About this exercise:
Copy the lines below word for word, leaving out the pictures.

○ ○ ○ ○ ○ ○ ○

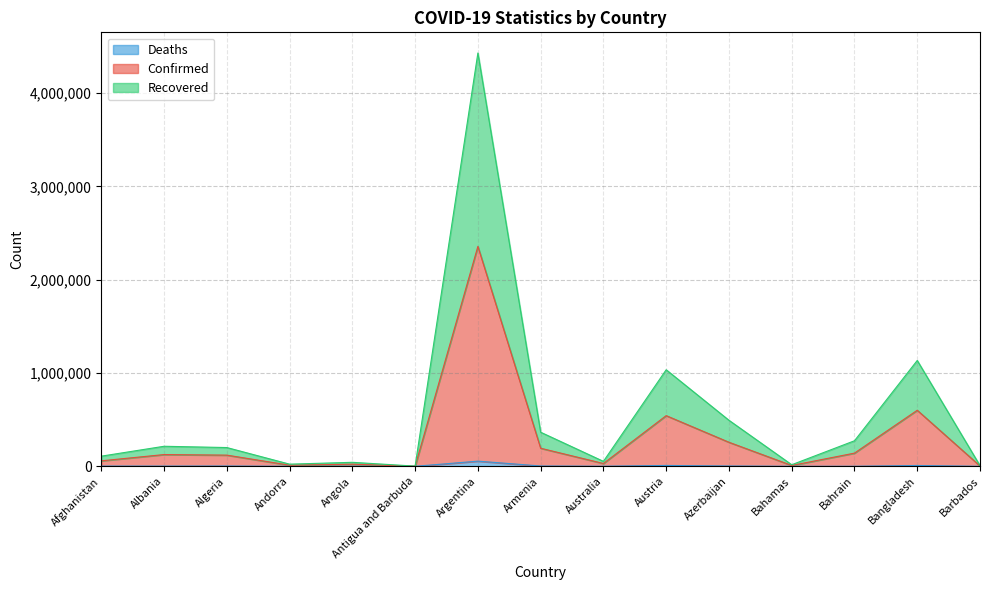

How many lines are shown in the chart?

3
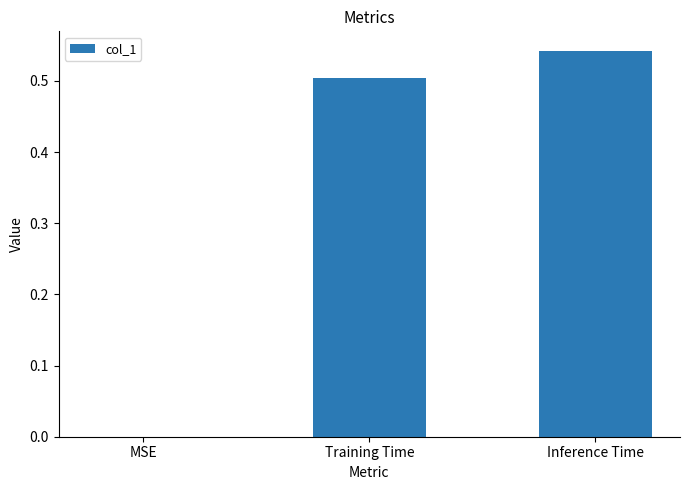

Is it true that the value at Inference Time is 0.5?

True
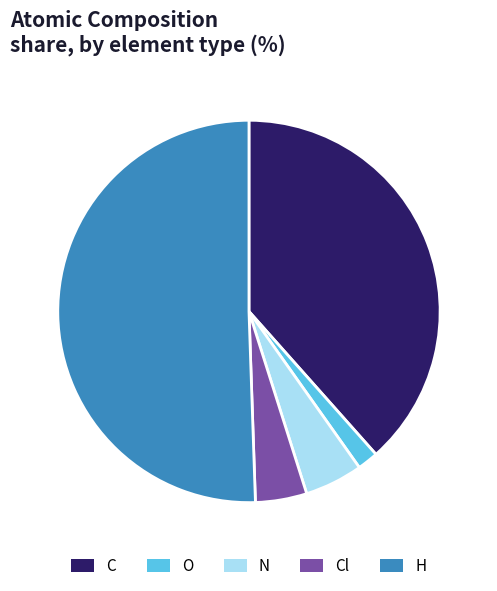

What is the ratio of the value at H to the value at O?

28.6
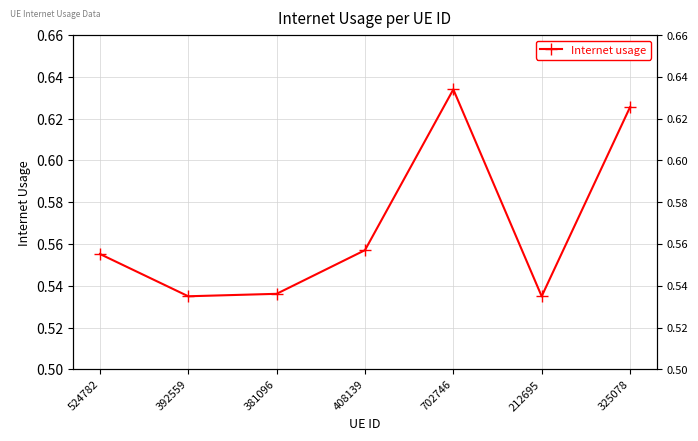

Does the chart display data point markers on the line(s)?

Yes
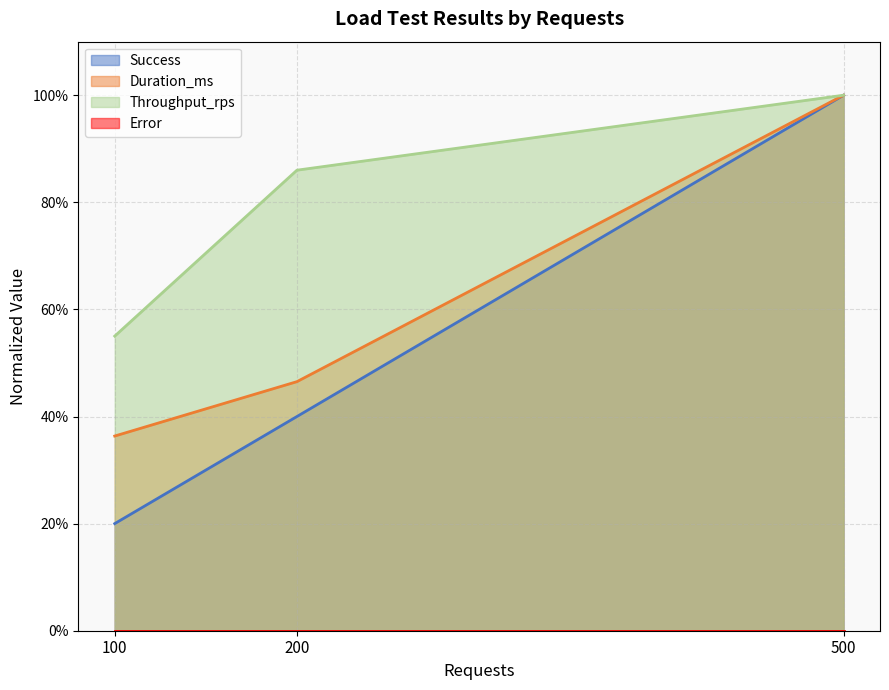

Does the chart have visible grid lines?

Yes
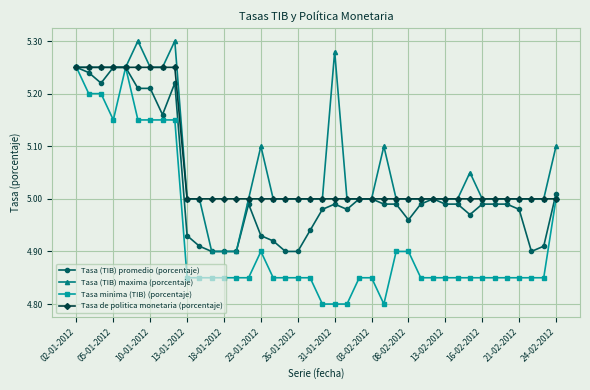

What is the value of the Tasa (TIB) maxima (porcentaje) point at the 26th from the left?

5.1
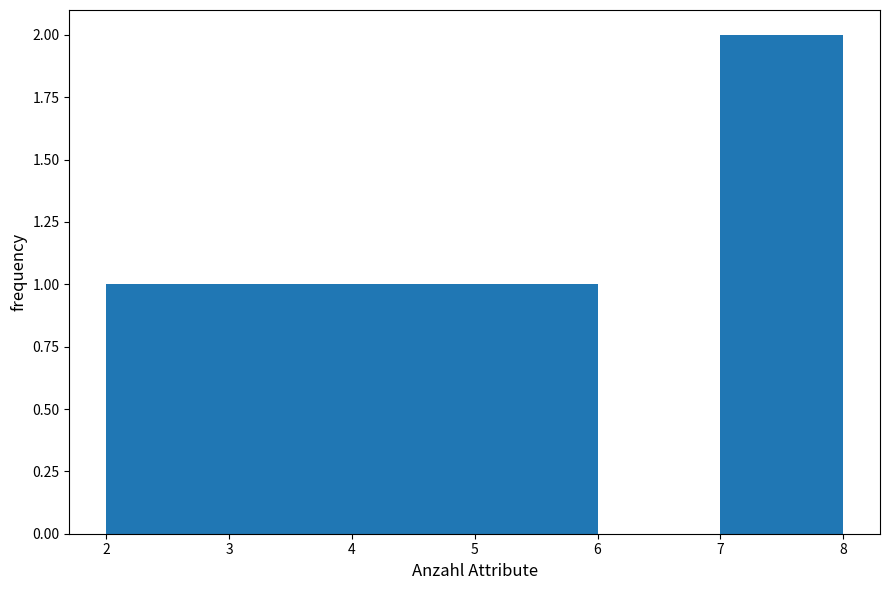

Reading left to right, transcribe this chart: for each bar, give the range it covers on the x-axis and its height. The values are not printed on the chart, so give them approximately, as read against the axis.

2 to 3: 1
3 to 4: 1
4 to 5: 1
5 to 6: 1
6 to 7: 0
7 to 8: 2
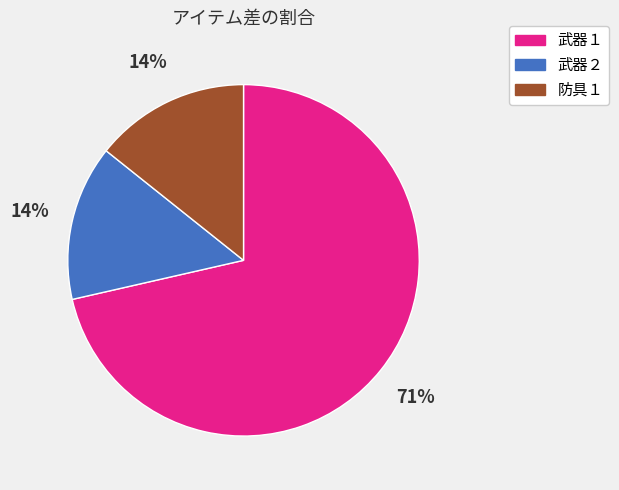

To the nearest percent, what percentage of the pie is 武器２?

14%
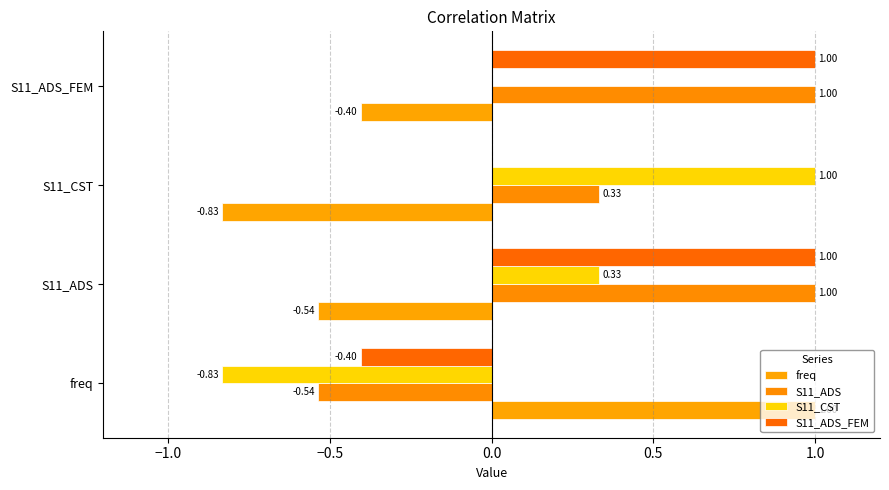

Count the number of data series in this chart.

4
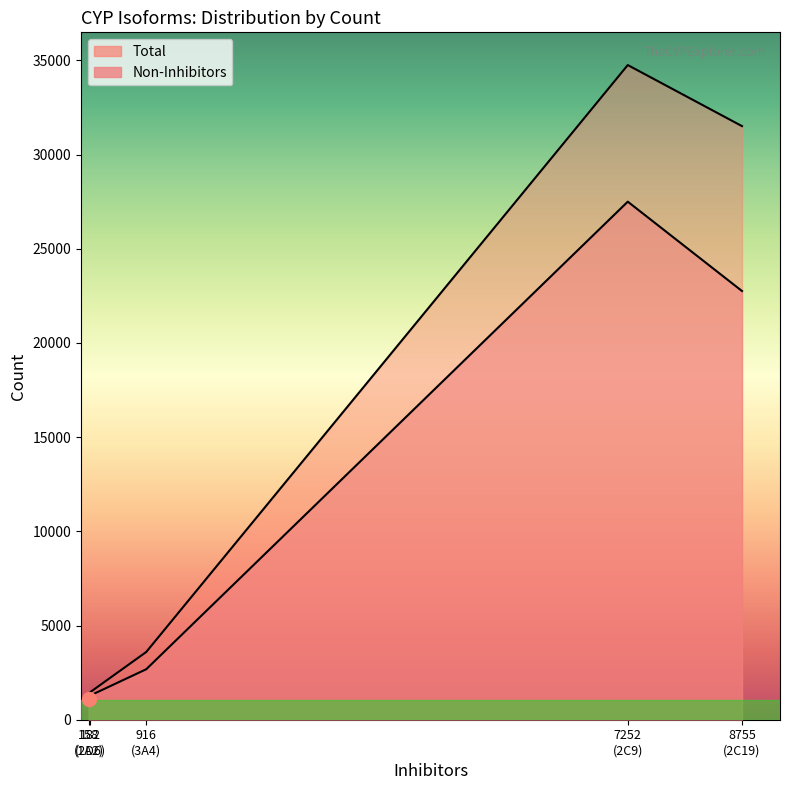

List the series in order of their overall mean, highest first.

Total, Non-Inhibitors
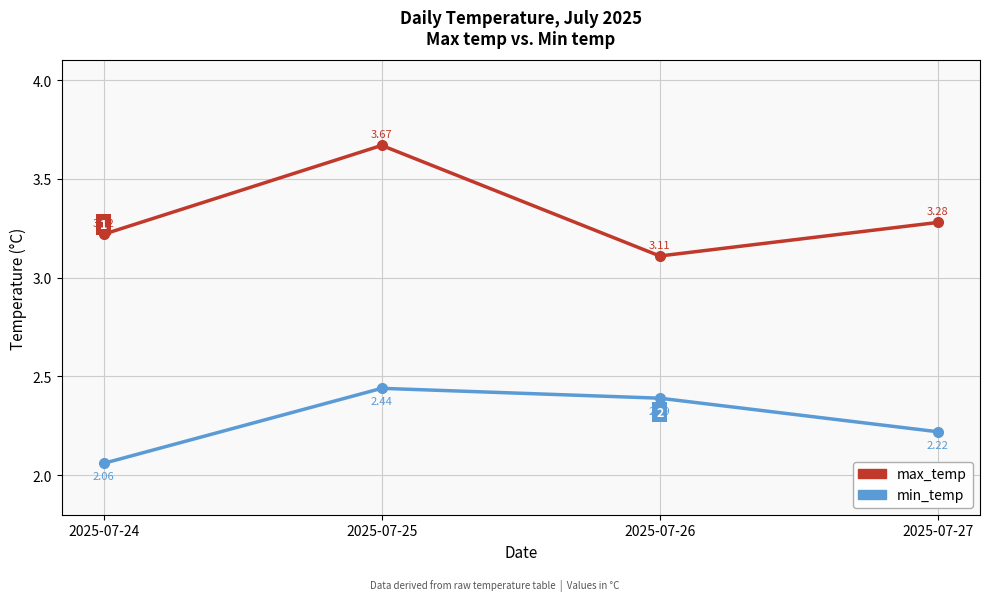

Which series has the widest spread of values?

max_temp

○ ○ ○ ○ ○ ○ ○

Written reply:
How many lines are shown in the chart?

3

Is it true that the value at Inference Time is 0.5?

True

What is the ratio of the value at H to the value at O?

28.6

Does the chart display data point markers on the line(s)?

Yes

Does the chart have visible grid lines?

Yes

What is the value of the Tasa (TIB) maxima (porcentaje) point at the 26th from the left?

5.1

Reading left to right, transcribe this chart: for each bar, give the range it covers on the x-axis and its height. The values are not printed on the chart, so give them approximately, as read against the axis.

2 to 3: 1
3 to 4: 1
4 to 5: 1
5 to 6: 1
6 to 7: 0
7 to 8: 2

To the nearest percent, what percentage of the pie is 武器２?

14%

Count the number of data series in this chart.

4

List the series in order of their overall mean, highest first.

Total, Non-Inhibitors

Which series has the widest spread of values?

max_temp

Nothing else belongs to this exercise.